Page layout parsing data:
● ● ● ●
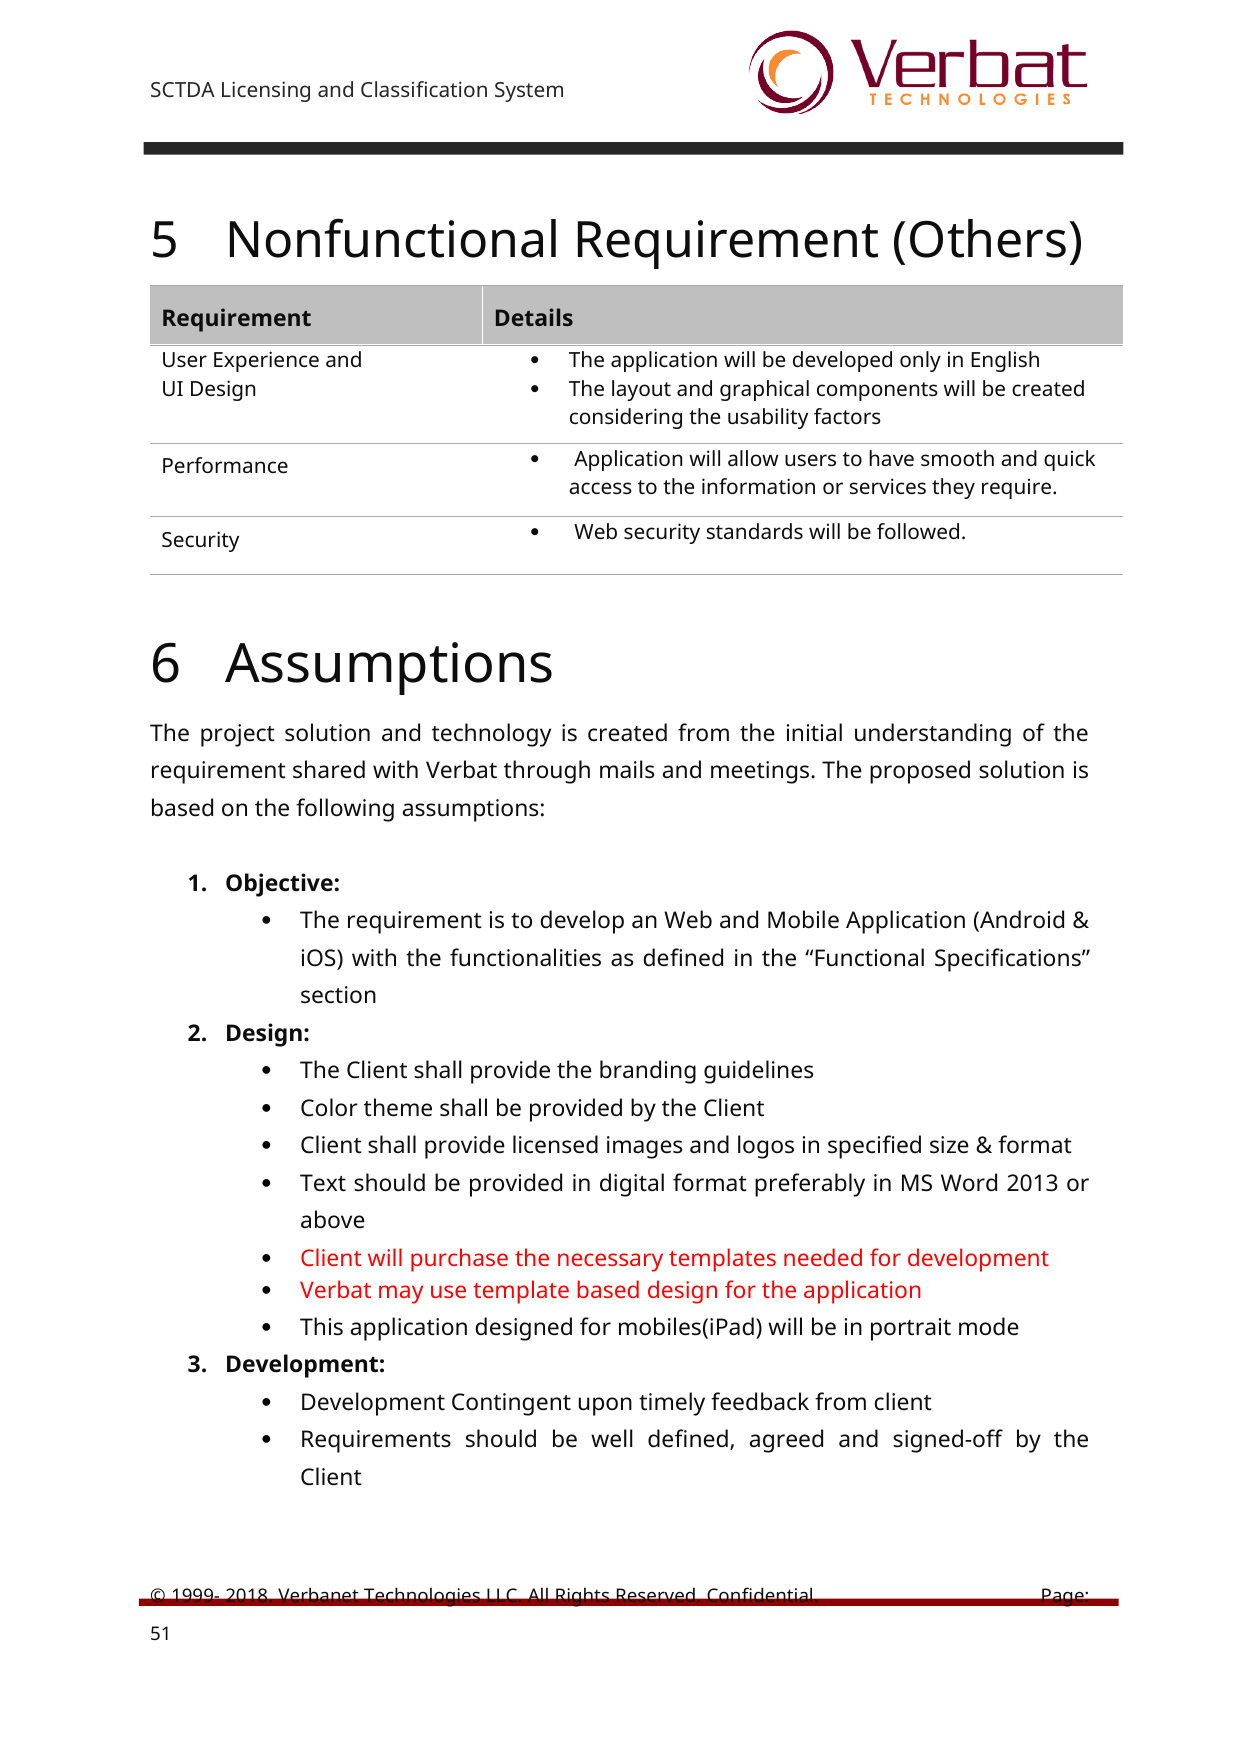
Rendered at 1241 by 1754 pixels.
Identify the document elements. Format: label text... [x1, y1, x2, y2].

table_cell Security [150, 517, 482, 574]
list Requirements should be well defined, agreed and signed-off by the Client [262, 1417, 1090, 1492]
subtitle Assumptions [150, 625, 1090, 699]
text The project solution and technology is created from the initial understanding of the requirement shared with Verbat through mails and meetings. The proposed solution is based on the following assumptions: [150, 711, 1090, 824]
list Objective: [187, 861, 1090, 899]
table_cell The application will be developed only in English The layout and graphical components will be created considering the usability factors [483, 346, 1123, 443]
table_cell Performance [150, 444, 482, 516]
table_header Details [483, 286, 1123, 344]
subtitle Nonfunctional Requirement (Others) [150, 204, 1090, 272]
list Color theme shall be provided by the Client [262, 1086, 1090, 1124]
table_header Requirement [150, 286, 482, 344]
list Development Contingent upon timely feedback from client [262, 1380, 1090, 1417]
table_cell User Experience and UI Design [150, 346, 482, 443]
list Client shall provide licensed images and logos in specified size & format [262, 1124, 1090, 1161]
list Text should be provided in digital format preferably in MS Word 2013 or above [262, 1161, 1090, 1236]
table_cell Application will allow users to have smooth and quick access to the information or services they require. [483, 444, 1123, 516]
picture [745, 26, 1089, 114]
list The requirement is to develop an Web and Mobile Application (Android & iOS) with the functionalities as defined in the “Functional Specifications” section [262, 899, 1090, 1011]
list This application designed for mobiles(iPad) will be in portrait mode [262, 1305, 1090, 1342]
list Client will purchase the necessary templates needed for development [262, 1236, 1090, 1274]
list Design: [187, 1011, 1090, 1049]
list The Client shall provide the branding guidelines [262, 1049, 1090, 1086]
list Development: [187, 1342, 1090, 1380]
list Verbat may use template based design for the application [262, 1274, 1090, 1305]
table_cell Web security standards will be followed. [483, 517, 1123, 574]
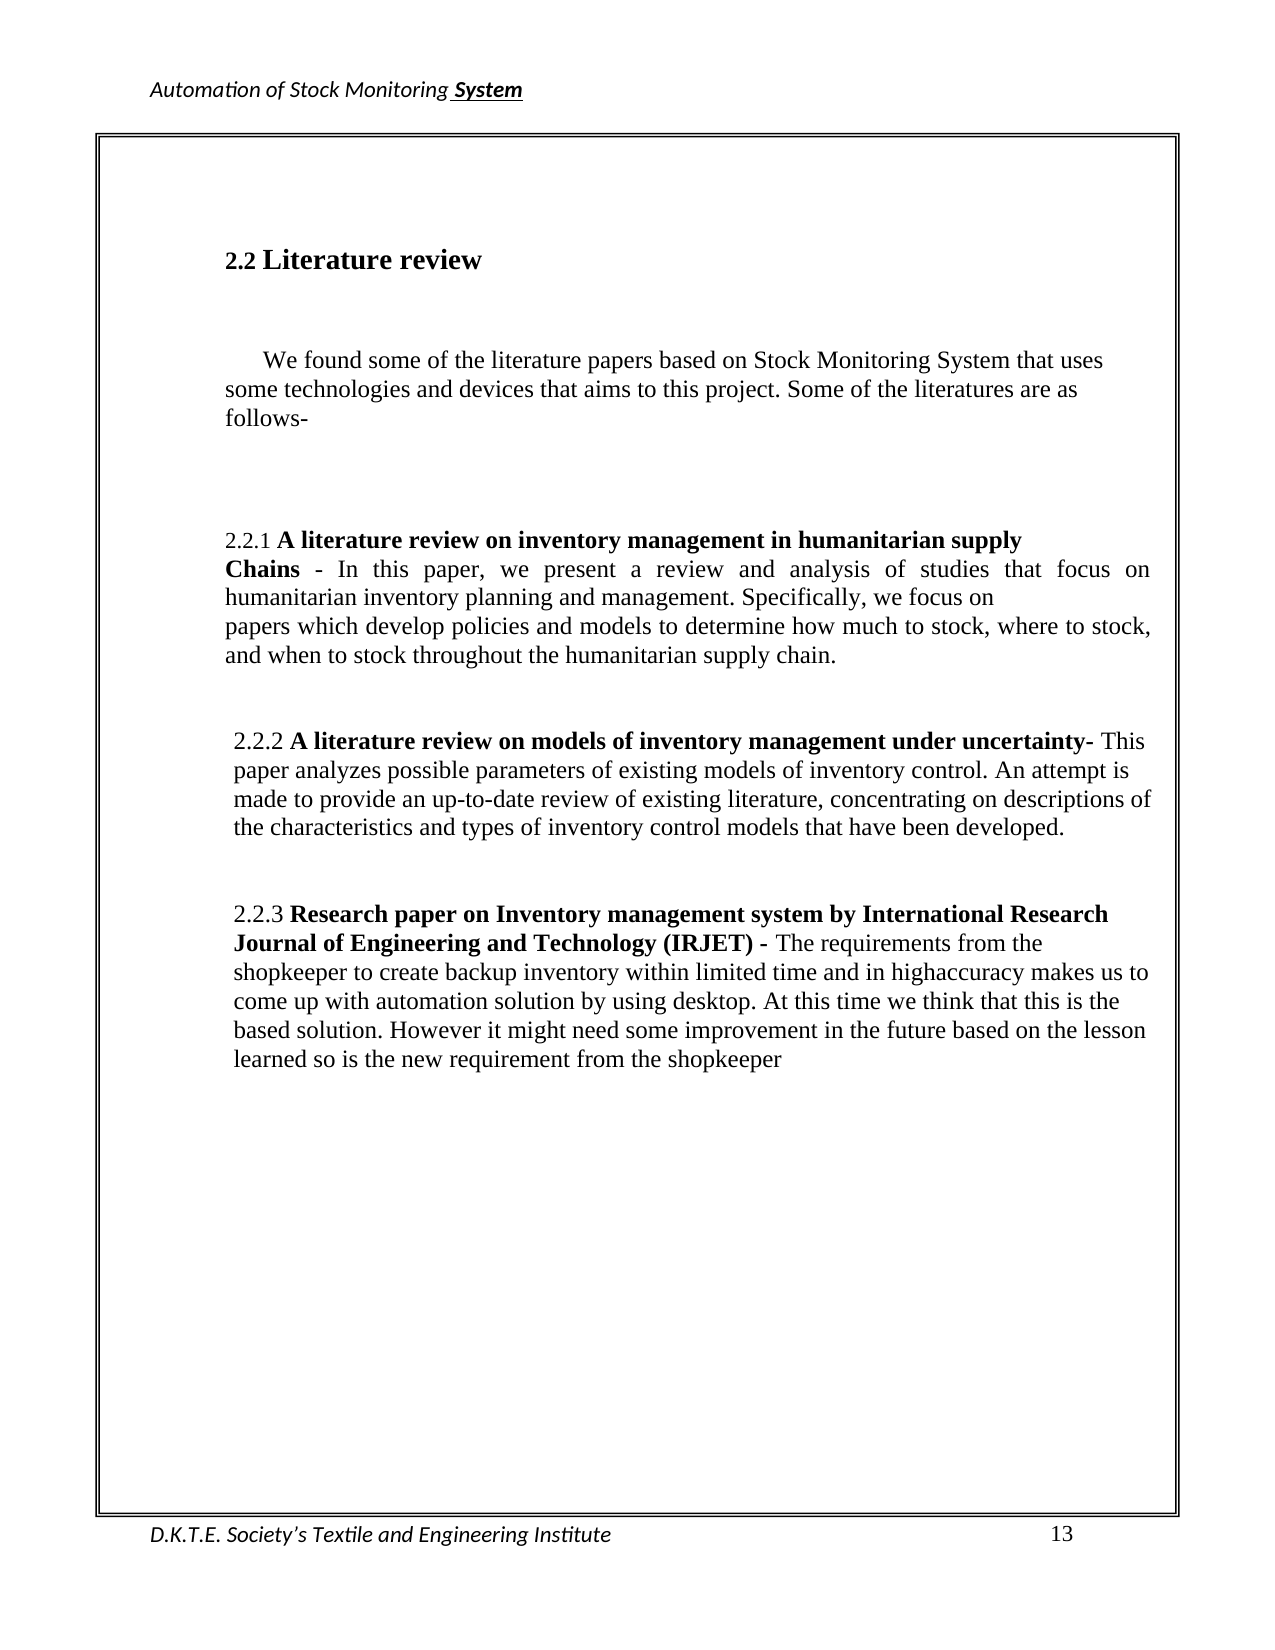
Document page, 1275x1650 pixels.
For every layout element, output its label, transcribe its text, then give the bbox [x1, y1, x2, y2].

text papers which develop policies and models to determine how much to stock, where to stock, and when to stock throughout the humanitarian supply chain. [225, 611, 1152, 669]
text 2.2.1 A literature review on inventory management in humanitarian supply [150, 525, 1152, 554]
subtitle We found some of the literature papers based on Stock Monitoring System that uses some technologies and devices that aims to this project. Some of the literatures are as follows- [225, 345, 1152, 432]
subtitle 2.2.2 A literature review on models of inventory management under uncertainty- This paper analyzes possible parameters of existing models of inventory control. An attempt is made to provide an up-to-date review of existing literature, concentrating on descriptions of the characteristics and types of inventory control models that have been developed. [233, 726, 1152, 841]
subtitle 2.2.3 Research paper on Inventory management system by International Research Journal of Engineering and Technology (IRJET) - The requirements from the shopkeeper to create backup inventory within limited time and in highaccuracy makes us to come up with automation solution by using desktop. At this time we think that this is the based solution. However it might need some improvement in the future based on the lesson learned so is the new requirement from the shopkeeper [233, 899, 1152, 1072]
subtitle Literature review [225, 242, 1152, 276]
text Chains - In this paper, we present a review and analysis of studies that focus on humanitarian inventory planning and management. Specifically, we focus on [225, 554, 1152, 611]
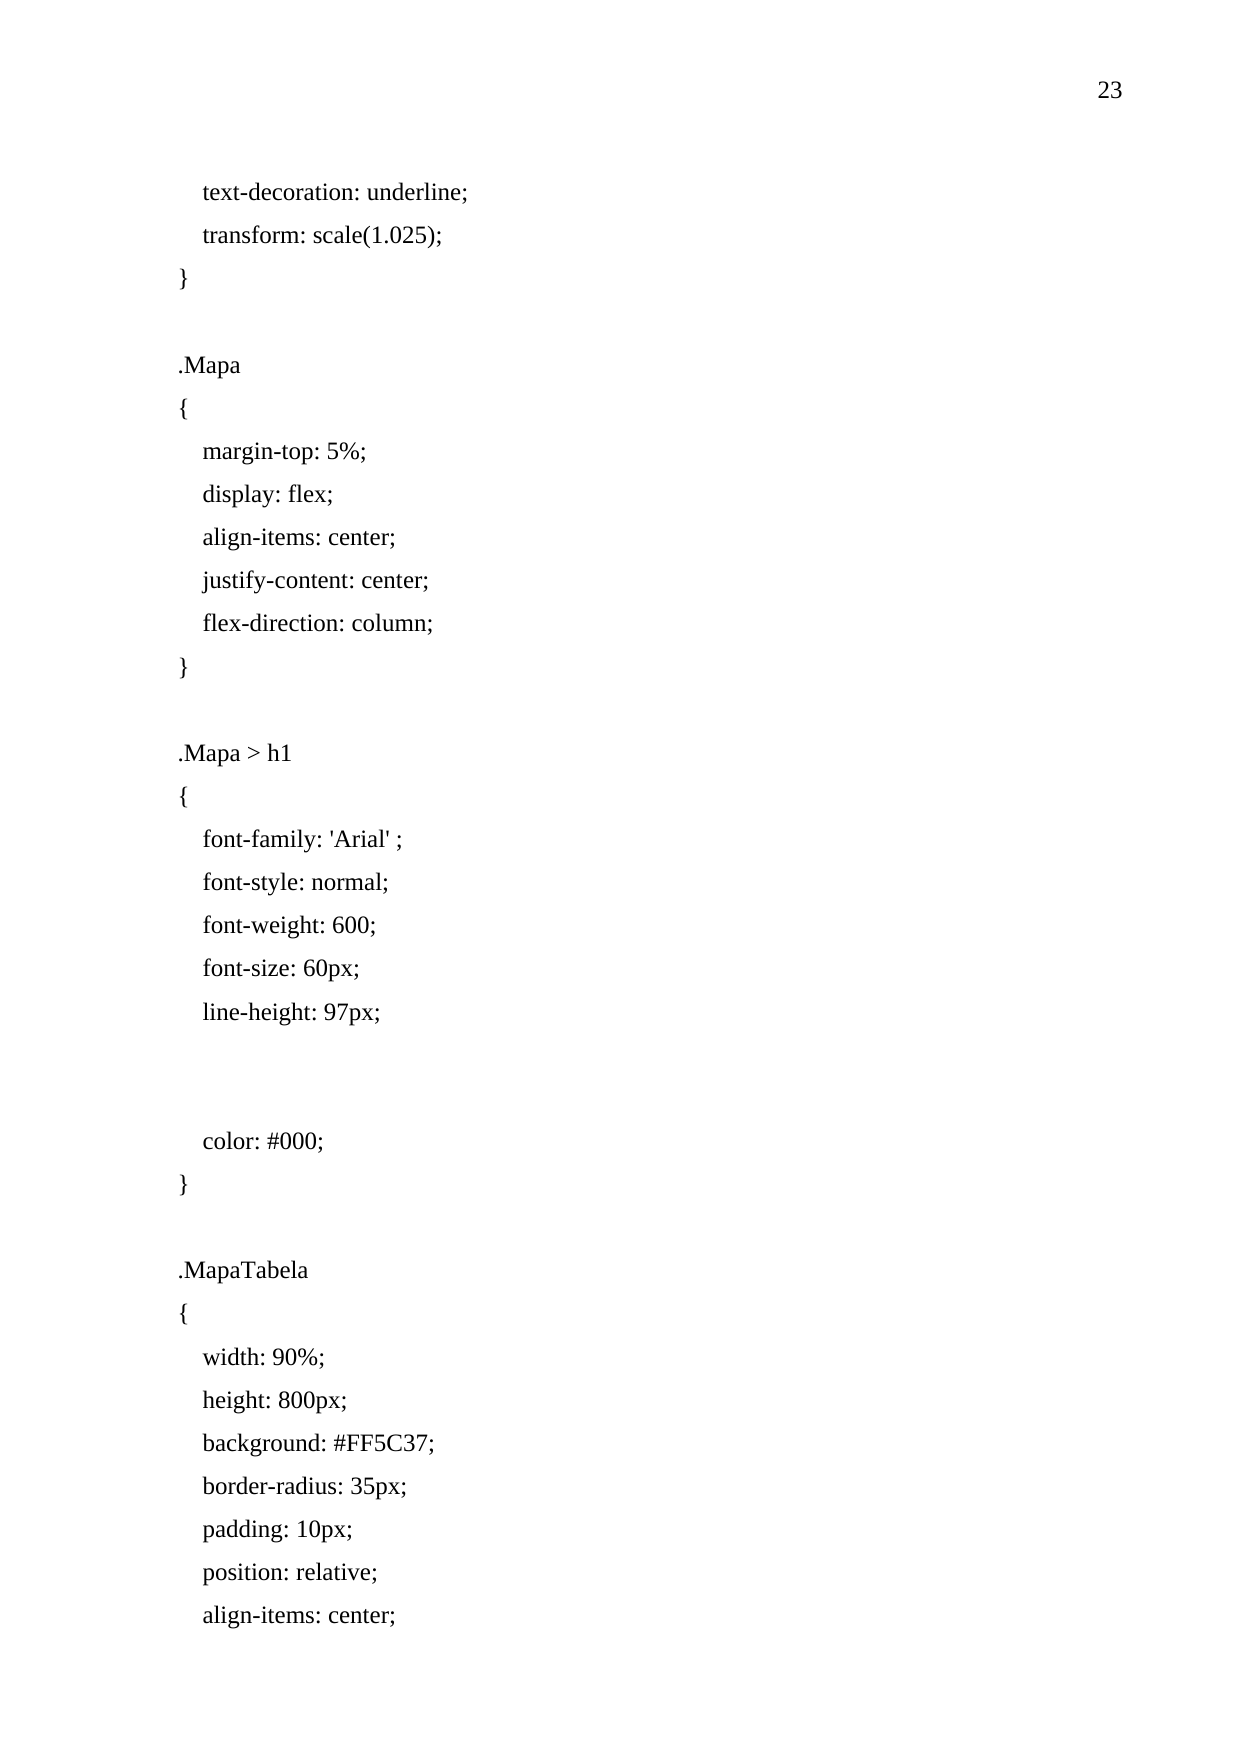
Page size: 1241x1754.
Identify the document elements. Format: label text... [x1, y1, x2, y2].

text .Mapa [177, 350, 1122, 378]
text { [177, 393, 1122, 422]
text line-height: 97px; [177, 997, 1122, 1025]
text width: 90%; [177, 1342, 1122, 1370]
text padding: 10px; [177, 1514, 1122, 1543]
text .MapaTabela [177, 1255, 1122, 1284]
text font-style: normal; [177, 867, 1122, 896]
text transform: scale(1.025); [177, 220, 1122, 249]
text display: flex; [177, 479, 1122, 508]
text align-items: center; [177, 522, 1122, 551]
text } [177, 652, 1122, 680]
text } [177, 1169, 1122, 1198]
text text-decoration: underline; [177, 177, 1122, 206]
text flex-direction: column; [177, 608, 1122, 637]
text justify-content: center; [177, 565, 1122, 594]
text border-radius: 35px; [177, 1471, 1122, 1500]
text align-items: center; [177, 1600, 1122, 1629]
text height: 800px; [177, 1385, 1122, 1413]
text font-weight: 600; [177, 910, 1122, 939]
text font-size: 60px; [177, 953, 1122, 982]
text { [177, 1298, 1122, 1327]
text margin-top: 5%; [177, 436, 1122, 465]
text color: #000; [177, 1126, 1122, 1155]
text background: #FF5C37; [177, 1428, 1122, 1457]
text font-family: 'Arial' ; [177, 824, 1122, 853]
text { [177, 781, 1122, 810]
text position: relative; [177, 1557, 1122, 1586]
text } [177, 263, 1122, 292]
text .Mapa > h1 [177, 738, 1122, 767]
● ● ● ●
_TASK REQUIREMENTS:_
Copy all lines above containing the string "align".

_REPLY TO THE EXERCISE:_
text align-items: center; [177, 522, 1122, 551]
text align-items: center; [177, 1600, 1122, 1629]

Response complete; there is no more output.